What I’ve always loved most about cricket are its mind games. I love seeing the psychology of the sport unfold before your eyes. And the crowd plays its role too. The so-called barmy army of English supporters have been doing their bit to get inside the head of the Aussie players, and especially their captain. Seeing all the exasperation and frustration on his face was a huge delight. He even dropped a catch. Under extreme pressure, when things start to go wrong, the ability to make the right decision can desert the greatest. As undoubtedly the best batsman in the world, I think I can be forgiven for basking in his current misfortune. It was a spectacularly tense and riveting day of cricket
I’ve been watching cricket long enough to be far more realistic than most about our chances tomorrow. We’re exactly halfway to victory, needing another 178 runs with 6 wickets remaining. It sounds easy, said like that, but history is not on our side, and history takes a lot of beating. I know that history doesn’t get made that often. It teases us often with the possibility, but almost always whips it away at the final moment, to leave a reality of disappointment. I expect us to get close but, although I dare to dream, I find it hard to believe that we can pull this one off. There will be a dozen key incidents tomorrow where it could go one way or the other. They all have to align in our direction. We have to be on the right side of every one of those pivotal moments.

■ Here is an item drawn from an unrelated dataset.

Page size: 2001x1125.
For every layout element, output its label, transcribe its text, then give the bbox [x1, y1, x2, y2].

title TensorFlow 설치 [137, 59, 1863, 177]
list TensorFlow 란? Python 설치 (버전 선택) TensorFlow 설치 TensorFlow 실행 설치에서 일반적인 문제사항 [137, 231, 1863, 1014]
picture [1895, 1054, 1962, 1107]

All this goes some way to explain why Ashes cricket is the best sport in the world. Its depth of history. The keenness of the rivalries. The length of time the players are on the field, during the day (and night in this case) and the match and the series. The huge emotional investment in the outcome. To those who understand the game, to those who are partisan, this is massive. I can’t remember anything mattering so much to me in a long while. I want us to win for myself, for the boys, for all my fellow English cricket lovers, for the game itself, for the incredible joy it would bring us all. Win this match and we will have witnessed history being made. Most of all, it will keep the series alive. I’m convinced these are two closely matched teams. I don’t want the series to die with this game. I want it to go down to the wire. If it was the other way around, I’d want Australia to sneak this one, for my love of cricket … well, actually, perhaps not, as it’s Australia. Too much history. I will be setting an early alarm, with vast amounts of hope and just a soupçon of expectation.
The words of Kahlil Gibran come to mind (as they often do) …
“The deeper that sorrow carves into your being, the more joy you can contain.”
Cricket mirrors life.
Let us all make appeal to the cricket gods to give us the right result. I don’t ask for much.